Wednesday, April 6, 2016

Blue Origin enters the fray

There are a number of interesting companies innovating with rockets these days (such as Virgin Galactic and XCOR), but only one that goes to orbit: SpaceX. For the last decade the story of innovation in space access has been the story of SpaceX first and "everyone else" a distant second. Who knows, maybe the XCOR Lynx or Virgin's SpaceShip Three will reach orbit one day, but then again, maybe not.

And that's an unfortunate situation for space enthusiasts, because it's competition which really drives companies to lower prices. SpaceX can lower its costs all day long, but without competition it would have less incentive to open up the space market to everyone. SpaceX needs competitors.

Luckily, as I have mentioned before, United Launch Alliance seems to have finally gotten the memo that the old way of doing things under NASA isn't going to cut it anymore, and real innovation is needed. Their work towards reusability and creating platforms for exploring cis-lunar space is great stuff.

Now a third company has really come into the top ranks: Blue Origin.

Of course Blue Origin is not a new company. They've been around for over ten years now, but they've been so secretive that it was impossible to know what they were really working on or how much progress they were making. Would they get to orbit like SpaceX has been doing, or were they stuck in a sub-orbital development cycle like XCOR or Virgin? Until very recently, we had no idea.

BO's first flight test was April 2015, one year ago this month. It then flew and landed its New Shepard vehicle in November 2015 (reaching space but not orbit), January 2016, and April 2016. That means it has flown the same rocket (not just the same model, but the same actual vehicle) to space three times now and landed it safely. That's higher and with a better flight record than the SpaceX Grasshopper achieved in 2014.

Of course the SpaceX rockets are going to orbit, so they're much bigger, flying higher, and going much faster than the Blue Origin rocket. Successfully landing the SpaceX Falcon 9 first stage last year was a much harder problem in many ways. SpaceX is in the lead in this race, but let's give Blue Origin credit where it's due: They're in the race. No one else (except maybe ULA) can say that.

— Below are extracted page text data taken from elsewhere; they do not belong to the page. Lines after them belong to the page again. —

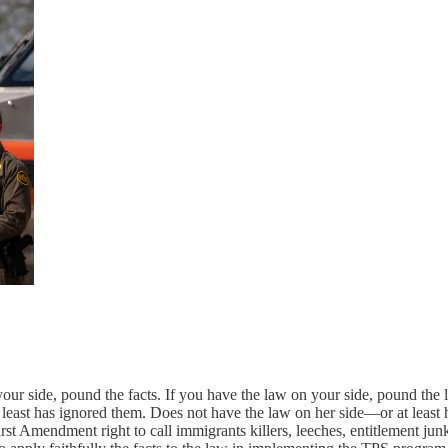
our side, pound the facts. If you have the law on your side, pound the 
 least has ignored them. Does not have the law on her side—or at least h
irst Amendment right to call immigrants killers, leeches, entitlement j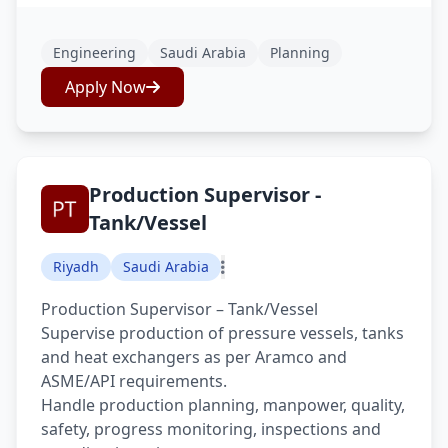
Engineering
Saudi Arabia
Planning
Apply Now
Production Supervisor -
Tank/Vessel
Riyadh
Saudi Arabia
Production Supervisor – Tank/Vessel
Supervise production of pressure vessels, tanks
and heat exchangers as per Aramco and
ASME/API requirements.
Handle production planning, manpower, quality,
safety, progress monitoring, inspections and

What Bezos is doing is critical to actually realizing the promise of low-cost access to space. Fly, land, refuel, fly again, cheap. This is mandatory for low-cost space. We don't need another Space Shuttle that cost $1-1.5 billion per launch. So far, SpaceX has shown it can make rockets fairly cheaply and get them to orbit. Blue Origin is showing it can fly rockets and then fly them again. (SpaceX has yet to do this) The company that puts those two features together will be able to change the world. And of course we hope they'll both succeed, so we can all reap the rewards of competition, lower prices, and continued innovation far into the future.